Visiting foreign journalists call out Trump's increasingly erratic behavior. Why won't the DC press?

Visiting foreign journalists call out Trump's increasingly erratic behavior. Why won't the DC press?
President Donald J. Trump talks to members of the press on the South Lawn of the White House Friday, Aug. 30, 2019, prior to boarding Marine One to begin his trip to Camp David near Thurmont, Md. (Official White House Photo by Joyce N. Boghosian)

Donald Trump's stupefying public performances last Wednesday as the widening collusion scandal continued to gain momentum were stunning, even by his erratic standards. Trump uncorked rambling, incoherent, angry, whiny monologues that were filled with lies and rattled conspiracy theories. That's when he wasn't yelling at a Reuters reporter and threatening to sue members of Congress. Incredibly, both disturbing Alex Jones-style performances were delivered inside the White House by a sitting American president.


The two sessions with reporters advertised an unstable man who clearly is not attached to reality and has no interest trying to be. They featured a president who had trouble articulating coherent thoughts and who lied at an astonishing rate. They really did perfectly capture the lunacy that has become the Trump presidency. But how did the Beltway press cover the mighty Trump meltdown, and specifically his joint press conference with the president of Finland?

Much of the Beltway press whitewashed the event, watering it down to seem as if Trump had merely been contentious and aggressive. Trump was in a "stormy" mood, according to The New York Times. Meanwhile, The Washington Post depicted the entire debacle as merely a "fiery," "combative" event (a "roller coaster"), and the Wall Street Journal stressed Trump's "free wheeling style." For news consumers, "stormy," "fiery" and "free wheeling" don't sound like there's reason for alarm, right? Those descriptors seem almost normal. They represent acceptable behavior by mainstream politicians, and don't even hint that Trump might be some kind of sociopath who uncorked epic, shocking meltdowns in plain view last week.

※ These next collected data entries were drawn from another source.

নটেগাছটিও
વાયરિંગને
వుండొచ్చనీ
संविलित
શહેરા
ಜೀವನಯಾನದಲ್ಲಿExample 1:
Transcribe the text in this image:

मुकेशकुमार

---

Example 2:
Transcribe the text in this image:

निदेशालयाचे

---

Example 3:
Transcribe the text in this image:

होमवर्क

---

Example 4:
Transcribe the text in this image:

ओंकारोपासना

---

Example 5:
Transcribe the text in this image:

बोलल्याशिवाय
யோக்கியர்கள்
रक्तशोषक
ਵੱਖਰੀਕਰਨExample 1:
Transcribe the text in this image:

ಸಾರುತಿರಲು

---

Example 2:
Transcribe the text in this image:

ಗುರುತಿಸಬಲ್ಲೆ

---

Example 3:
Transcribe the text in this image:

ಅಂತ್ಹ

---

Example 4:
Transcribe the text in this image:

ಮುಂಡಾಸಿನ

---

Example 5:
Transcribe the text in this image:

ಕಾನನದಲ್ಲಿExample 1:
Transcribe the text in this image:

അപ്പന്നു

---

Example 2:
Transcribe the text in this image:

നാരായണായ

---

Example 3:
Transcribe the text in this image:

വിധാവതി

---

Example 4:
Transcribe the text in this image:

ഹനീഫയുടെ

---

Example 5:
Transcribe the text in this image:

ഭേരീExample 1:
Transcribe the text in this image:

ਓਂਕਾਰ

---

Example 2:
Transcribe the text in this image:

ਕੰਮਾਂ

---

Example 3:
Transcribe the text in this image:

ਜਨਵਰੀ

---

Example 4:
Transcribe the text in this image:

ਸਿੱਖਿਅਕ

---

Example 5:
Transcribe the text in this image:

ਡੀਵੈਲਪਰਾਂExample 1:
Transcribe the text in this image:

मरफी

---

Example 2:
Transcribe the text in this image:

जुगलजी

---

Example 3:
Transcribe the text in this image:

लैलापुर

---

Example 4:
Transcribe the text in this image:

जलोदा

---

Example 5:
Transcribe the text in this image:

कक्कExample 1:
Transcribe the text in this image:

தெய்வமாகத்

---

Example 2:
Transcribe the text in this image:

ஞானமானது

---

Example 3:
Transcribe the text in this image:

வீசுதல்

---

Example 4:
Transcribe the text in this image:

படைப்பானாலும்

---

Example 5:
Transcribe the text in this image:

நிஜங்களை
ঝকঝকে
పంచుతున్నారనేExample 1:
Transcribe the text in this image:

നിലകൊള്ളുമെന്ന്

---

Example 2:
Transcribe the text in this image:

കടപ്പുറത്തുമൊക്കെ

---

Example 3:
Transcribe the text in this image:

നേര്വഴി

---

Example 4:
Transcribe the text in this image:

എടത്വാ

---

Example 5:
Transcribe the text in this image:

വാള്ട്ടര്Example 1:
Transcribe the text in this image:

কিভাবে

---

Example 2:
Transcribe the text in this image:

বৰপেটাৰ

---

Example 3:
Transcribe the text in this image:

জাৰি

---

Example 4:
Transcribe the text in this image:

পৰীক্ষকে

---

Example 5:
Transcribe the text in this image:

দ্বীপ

But so it goes at the Trump White House, as American reporters have become accustomed to turning Trump's erratic, unstable performances into something that appears to be not so unusual. In contrast though, foreign journalists, and particularly foreign journalists who travel to the U.S. and watch Trump's bizarre actions in person, don't have the same interest in normalizing him. Stunned visitors covering the same president, and who are likely less concerned about maintaining White House access, often present a much more accurate, and far less filtered look at Trump's disturbing conduct.

In Finland, Trump's deranged press conference last week was dubbed a "Trump circus" by one leading newspaper, while a headline in the UK's Independent accurately called Trump's presser "rambling" and "furious." It seems journalists who view the Trump insanity from a different perspective aren't so circumspect about accurately describing the insanity that's unfolding in front of them.

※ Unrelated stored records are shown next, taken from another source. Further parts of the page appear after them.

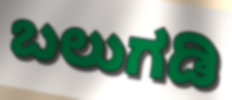
ಬಲುಗಡಿ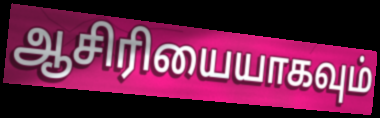
ஆசிரியையாகவும்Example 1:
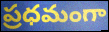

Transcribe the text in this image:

ప్రధమంగా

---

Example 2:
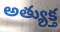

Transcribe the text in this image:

అత్యుక్త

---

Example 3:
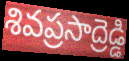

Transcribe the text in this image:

శివప్రసాద్రెడ్డి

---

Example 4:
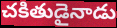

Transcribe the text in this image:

చకితుడైనాడు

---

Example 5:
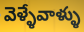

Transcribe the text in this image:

వెళ్ళేవాళ్ళు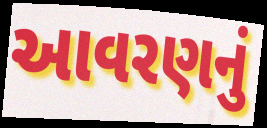
આવરણનુંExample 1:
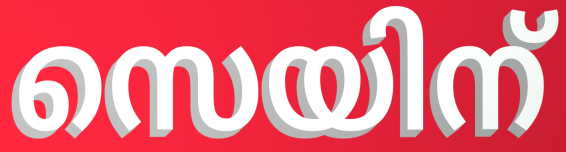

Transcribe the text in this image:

സെയിന്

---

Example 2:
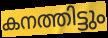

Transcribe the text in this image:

കനത്തിട്ടും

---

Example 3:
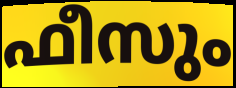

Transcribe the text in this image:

ഫീസും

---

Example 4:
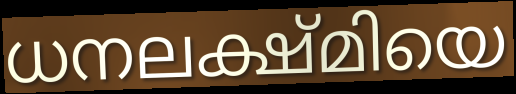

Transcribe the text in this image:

ധനലക്ഷ്മിയെ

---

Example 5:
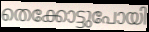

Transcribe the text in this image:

തെക്കോട്ടുപോയി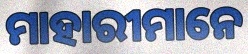
ମାହାରୀମାନେ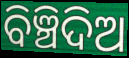
ବିଞ୍ଚିଦିଅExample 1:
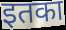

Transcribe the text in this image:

इतका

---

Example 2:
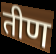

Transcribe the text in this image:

तीण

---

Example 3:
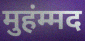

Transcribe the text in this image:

मुहंम्मद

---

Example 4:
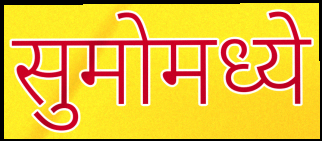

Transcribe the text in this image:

सुमोमध्ये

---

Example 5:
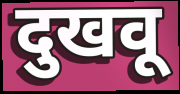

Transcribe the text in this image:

दुखवूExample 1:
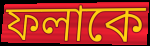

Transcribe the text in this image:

ফলাকে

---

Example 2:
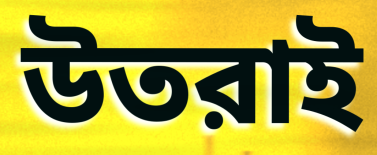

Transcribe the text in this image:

উতরাই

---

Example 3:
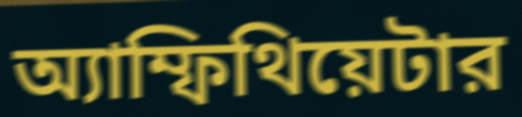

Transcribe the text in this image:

অ্যাম্ফিথিয়েটার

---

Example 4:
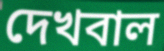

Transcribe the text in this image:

দেখবাল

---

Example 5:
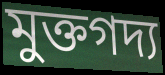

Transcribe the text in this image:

মুক্তগদ্য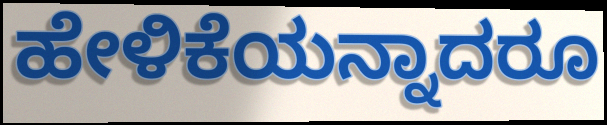
ಹೇಳಿಕೆಯನ್ನಾದರೂ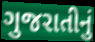
ગુજરાતીનું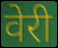
वेरी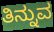
ತಿನ್ನುವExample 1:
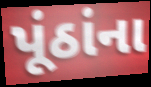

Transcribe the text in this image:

પૂંઠાંના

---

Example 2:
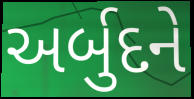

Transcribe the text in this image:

અર્બુદને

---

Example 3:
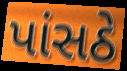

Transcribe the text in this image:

પાંસઠે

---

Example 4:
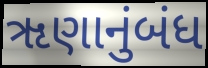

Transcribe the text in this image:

ૠણાનુંબંધ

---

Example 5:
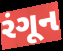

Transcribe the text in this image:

રંગૂન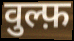
वुल्फ़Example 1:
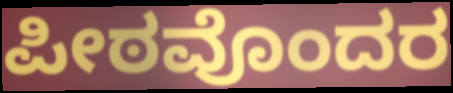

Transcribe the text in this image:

ಪೀಠವೊಂದರ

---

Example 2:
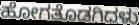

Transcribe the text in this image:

ಹೋಗತೊಡಗಿದಳು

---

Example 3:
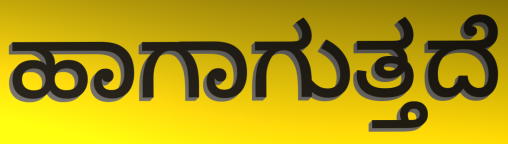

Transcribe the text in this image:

ಹಾಗಾಗುತ್ತದೆ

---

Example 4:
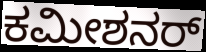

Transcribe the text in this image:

ಕಮೀಶನರ್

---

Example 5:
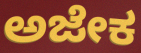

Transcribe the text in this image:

ಅಜೇಕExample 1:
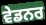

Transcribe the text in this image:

ਵੇਡਨਰ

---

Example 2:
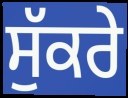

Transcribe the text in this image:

ਸੁੱਕਰੇ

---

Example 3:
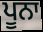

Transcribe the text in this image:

ਪੂਨਾ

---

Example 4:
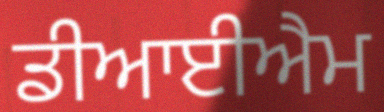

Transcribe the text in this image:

ਡੀਆਈਐਮ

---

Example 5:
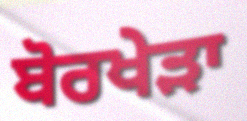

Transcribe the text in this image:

ਬੋਰਖੇੜਾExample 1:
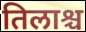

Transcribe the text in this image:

तिलाश्च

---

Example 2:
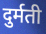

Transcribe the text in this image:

दुर्मती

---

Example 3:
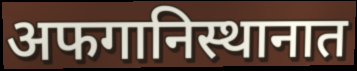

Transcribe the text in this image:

अफगानिस्थानात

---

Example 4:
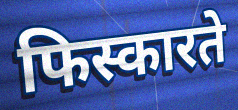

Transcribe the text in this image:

फिस्कारते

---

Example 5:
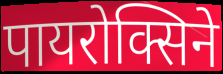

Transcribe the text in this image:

पायरोक्सिने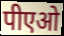
पीएओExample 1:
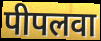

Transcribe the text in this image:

पीपलवा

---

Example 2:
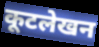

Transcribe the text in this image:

कूटलेखन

When Australia's prime minister visited the White House last month and took part in yet another bizarre press event with Trump, one stunned Australian journalist covering the event turned to a Wall Street Journal reporter and asked, "Is it always like this?"

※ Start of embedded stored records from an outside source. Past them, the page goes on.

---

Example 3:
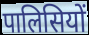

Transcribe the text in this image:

पालिसियों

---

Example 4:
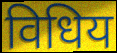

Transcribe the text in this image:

विधिय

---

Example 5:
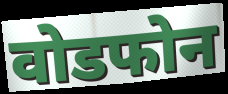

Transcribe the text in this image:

वोडफोन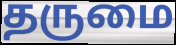
தருமை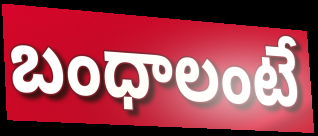
బంధాలంటే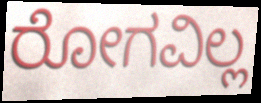
ರೋಗವಿಲ್ಲ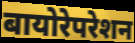
बायोरेपरेशनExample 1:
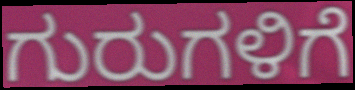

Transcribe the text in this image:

ಗುರುಗಳಿಗೆ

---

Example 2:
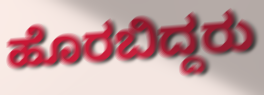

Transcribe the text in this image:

ಹೊರಬಿದ್ದರು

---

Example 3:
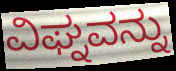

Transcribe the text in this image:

ವಿಘ್ನವನ್ನು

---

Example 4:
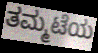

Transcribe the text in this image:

ತಮ್ಮಟೆಯ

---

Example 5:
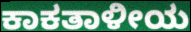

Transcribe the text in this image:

ಕಾಕತಾಳೀಯ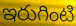
ఇరుగింటి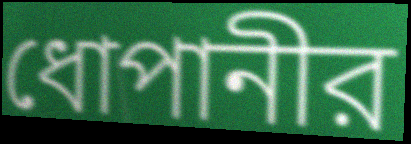
ধোপানীর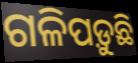
ଗଳିପଡ଼ୁଛି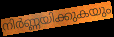
നിർണ്ണയിക്കുകയും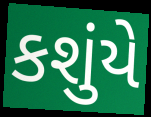
કશુંયે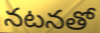
నటనతో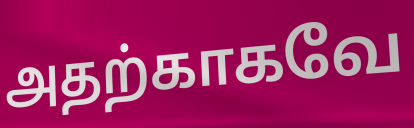
அதற்காகவேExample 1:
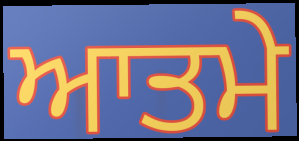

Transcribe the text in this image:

ਆਤਮੇ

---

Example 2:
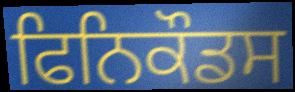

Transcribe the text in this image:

ਫਿਨਿਕੌਡਸ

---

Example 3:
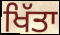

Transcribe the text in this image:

ਖਿੱਤਾ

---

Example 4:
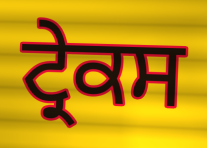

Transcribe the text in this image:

ਟ੍ਰੇਕਸ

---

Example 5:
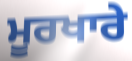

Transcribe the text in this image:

ਮੂਰਖਾਰੇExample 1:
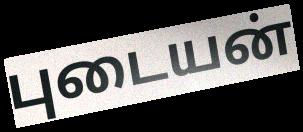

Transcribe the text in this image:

புடையன்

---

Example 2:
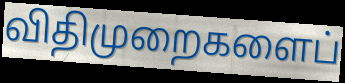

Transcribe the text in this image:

விதிமுறைகளைப்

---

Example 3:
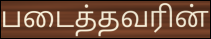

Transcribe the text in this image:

படைத்தவரின்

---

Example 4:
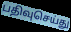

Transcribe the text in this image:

பதிவுசெய்து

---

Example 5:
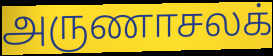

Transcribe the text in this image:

அருணாசலக்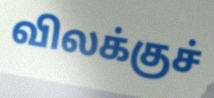
விலக்குச்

Also traveling to the U.S. from Australia recently, Guardian journalist Lenore Taylor wrote about how amazed she was to watch Trump speak in person for extended monologues, how utterly incoherent his comments were, and how often reporters clean up those comments in order to make them seem sensible and normal within the context of news articles. "Watching just one press conference helped me understand how the process of reporting about this president can mask and normalize his full and alarming incoherence," she wrote in a piece headlined, "As a foreign reporter visiting the US I was stunned by Trump's press conference."

Speaking of normalizing the incoherence, the Times described Trump's manic Wednesday meltdowns this way: "President Trump used two events at the White House with the president of Finland on Wednesday to challenge Democrats as they pressed ahead with their investigation into whether Mr. Trump had abused the power of his office in seeking political dirt from Ukraine." Pretty pedestrian, right?

Why the larger hesitation among the American press? Why the lack of necessary truth-telling? It's likely the same reason lots of large news organizations, to this day, won't call Trump a liar, even though he's on pace to tell more than 16,000 lies while in office. News outlets don't want to take heat from conservatives and from the administration for calling Trump a liar. So even though they've documented that he lies all the time, reporters opt for timid words like "falsehoods" to soften the blow.

The same is true with regard to Trump's increasingly unhinged behavior. I doubt there are many members of the Washington press corps who watch Trump's unsettling public screeds and think, “He seems stable, and I have no questions about his mental capacity.” They all know it's a pressing issue. But newsrooms don't want to suffer the backlash—the shouts of "Liberal media bias!"—that would target any journalists who tackle the story, even though it's so obviously newsworthy.

So instead of telling the truth regarding Trump's dangerously erratic behavior, we get watered-down "stormy" and "fiery"-type coverage from the Beltway media. Thankfully, outsider journalists often provide a fresh perspective. As impeachment heats up (along with Trump’s madness), we’re going to need that clear-eyed viewpoint.